The current library is the most used building in town, Cousineau said, and a larger library, with seating and meeting space, would likely have many more visits.

The larger space would make it easier to accommodate seniors, as there’s no senior center in town, and teens who don’t have a place to go after school. Since the library would be on one level, it would be easier to make it accessible to people with disabilities. It also has its own parking lot, and O’Neill has had new water and sewer systems installed.

There also would be more room for books and other materials. “We won’t have to throw out a book every time there’s a new book,” Cousineau said.

The counter-argument

Though it closed in 2013, reopened for a year and a half then closed again in 2018, the sign for the Cornish General Store is still affixed to the front of the building, and some residents would like it to stay there. Bringing a store back to the space would keep the property on the tax rolls and would bring back what had been the town’s main social crossroads, Gallagher, the former Selectboard member (and father of current board Chairman Dillon Gallagher) said.

“I think the store could play a vital role as a local food hub and as a general store,” Bill Gallagher said.

Asked who would run the food hub and store, Gallagher said “townspeople.”

“I think we should have a good library and a good store, both,” he said. “We’re not poor.”

There are five other good libraries nearby, he noted, though there are at least as many stores, including Meriden Deli-Mart, a busy store, sandwich shop and gas station, just 3½ miles up Route 120.

O’Neill said in a phone interview that she’s not optimistic about the prospects for the store. People who have approached her about using the space weren’t planning to open a general store, she said.

Without gas pumps, it’s hard to keep a small store going, and there’s no place for them at the Cornish store, she said. And with the local worker shortage, keeping a small business open is harder now than it was in 2018, when the store closed.

Further, “I think the pandemic has changed the way people buy things,” O’Neill said.

Public discussion was cordial, but a pall of suspicion hung over Thursday’s Selectboard meeting.

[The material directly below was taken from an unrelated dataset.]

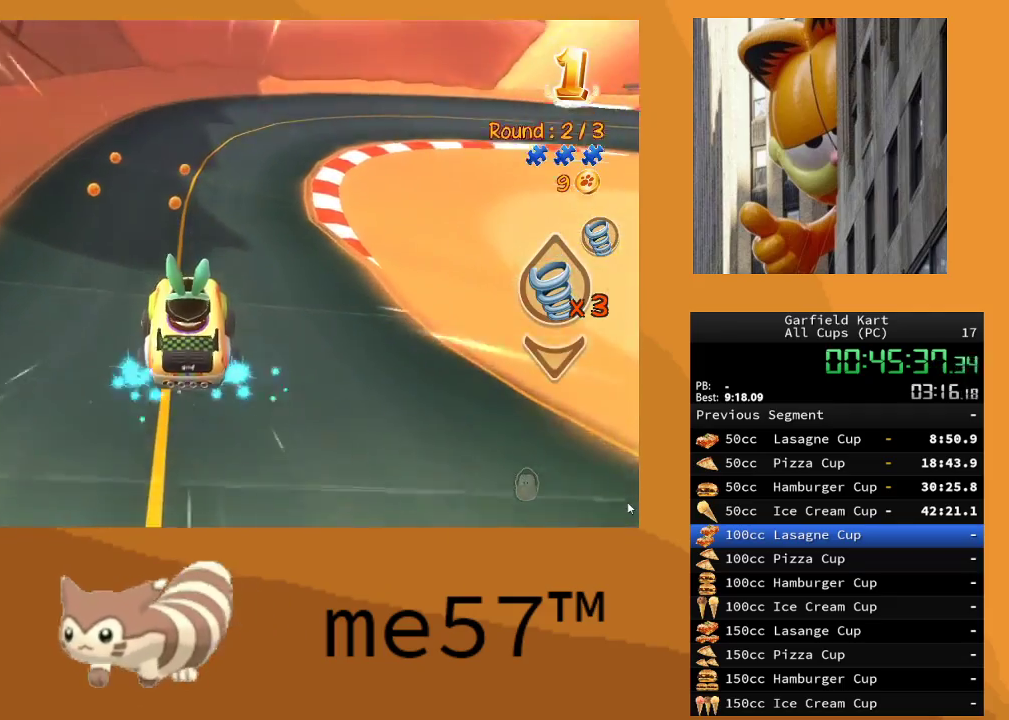
{"buttons": ["B", "R2"], "left_stick": "right", "right_stick": "center", "events": [[150, "B", "down"], [150, "left_stick", "right"]]}
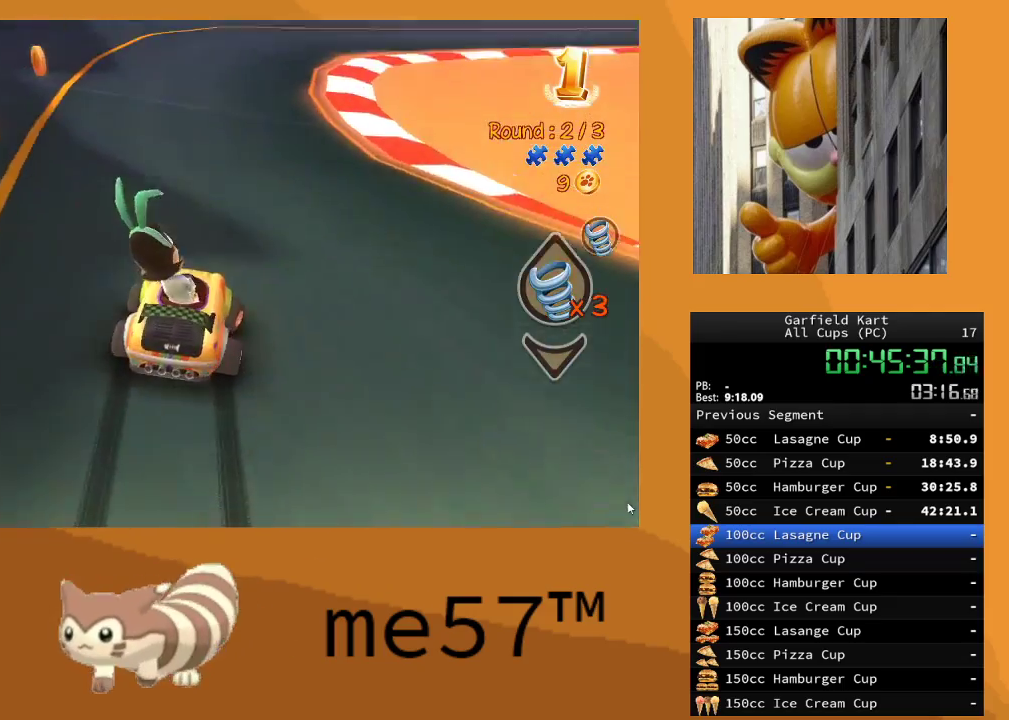
{"buttons": ["B", "R2"], "left_stick": "right", "right_stick": "center", "events": [[250, "left_stick", "center"], [450, "left_stick", "right"]]}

Cousineau asked the three-member board if they’d be willing to sign the petition for the warrant article and to endorse the proposal. Board members declined, with Frank Parks, the newest member, saying “as far as being a flag-waver for or against, it’s a moot point, ... because it’s the taxpayers’ decision.”

There’s an open house from 10 a.m. to noon on Jan. 28 at which Cornish residents can inspect both the current library and, perhaps, the future one.

“I think it would be a wonderful asset to the community of Cornish,” O’Neill said, calling it, “a place to build social capital.”

If approved, maybe it would bring the town together.